Hi everyone, I have a dataset with over 15 million entries. I'm looking to compare the row below with the one above to look for all unique ID's that have a different value next to them. For example:

 

AB1234567, 145633431
AB1234567, 145633431
AB1234568, 145633431
AB1234568, 145633432
AB1234566, 145631513
AB1234565, 145635315

 

In this case, I am creating a counter or loop to look for all unique ID's that appear twice, but have a different value. In this case the only one is AB1234568. I want to ignore AB1234567 because it has the same value next to it both times. 

 

I tried using a counter already and was able to find all values that came up twice but it was very inefficient and did not solve my problem:

Proc summary DATA=AUTO NWAY MISSING;

  class  NIV nopol;

  VAR   xyz;

  OUTPUT OUT=DOUBLES(DROP=_TYPE_ _FREQ_) sum= ;

RUN;

 

proc sort data=DOUBLES;

        by NIV NOPOL;

run;

DATA AUTO2;

SET DOUBLES;

IF XYZ=2;

RUN;

 

I have not used loops in SAS before but I am setting them up by using other people's code as an example. If anyone can help it's appreciated.
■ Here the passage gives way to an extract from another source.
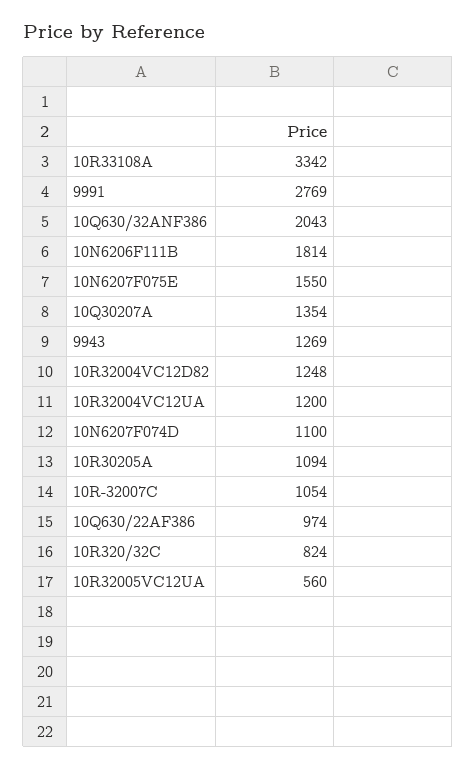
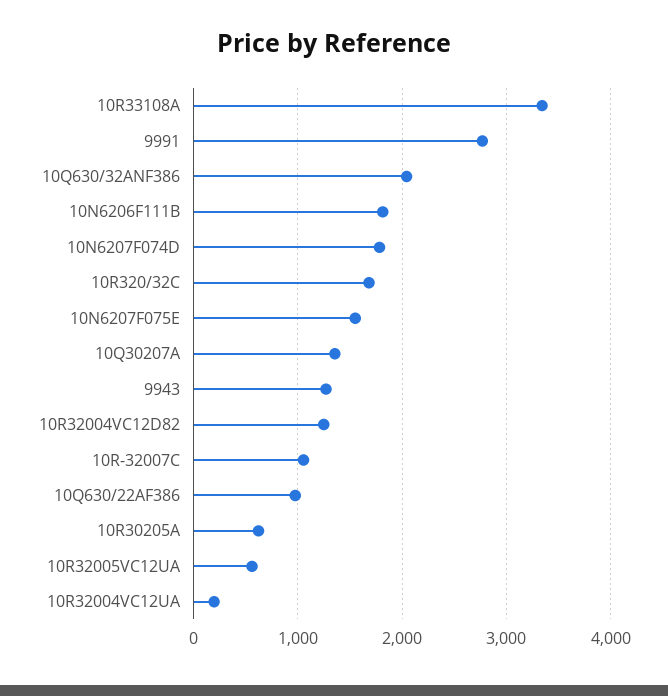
10R32004VC12UA: 1200 -> 200
10N6207F074D: 1100 -> 1800
10R30205A: 1094 -> 600
10R320/32C: 824 -> 1700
Thanks

 

 

3 REPLIES 3
RW9
Diamond | Level 26 RW9
Diamond | Level 26

You can use either lag or retain functions too look at previous values:

data want;
  set have;
  if lag(id)=id and lag(value) ne value then new_flag=1;
run;
DanielSantos
Barite | Level 11

Hi.

 

Assuming your data is grouped by ID but not sorted by group or by VALUE, here's one way using the lag function:

 

data want (rename=(_ID=ID));
        set have end=_EOF;
        drop ID VALUE _VALUE;
        _ID=lag1(ID);
        _VALUE=lag1(VALUE);
        if _ID eq ID and _VALUE ne VALUE then COUNT+1;
        if _EOF or _ID ne ID then do;
           if COUNT gt 1 then output;
           COUNT=1;
        end;
run;

 

This will output the ID and the count of distinct values for VALUE if > 1

 

More on LAG function here: http://support.sas.com/documentation/cdl/en/lrdict/64316/HTML/default/viewer.htm#a000212547.htm


Hope it helps.

 

Daniel Santos @ www.cgd.pt

Astounding
PROC Star

Unless I'm missing something, you're asking for something that SAS can do relatively easily:

 

data want;

set have;

by id value notsorted;

if first.value=0 or last.value=0;

run;

 

For the IDs you are looking for, it outputs multiple observations (not just one).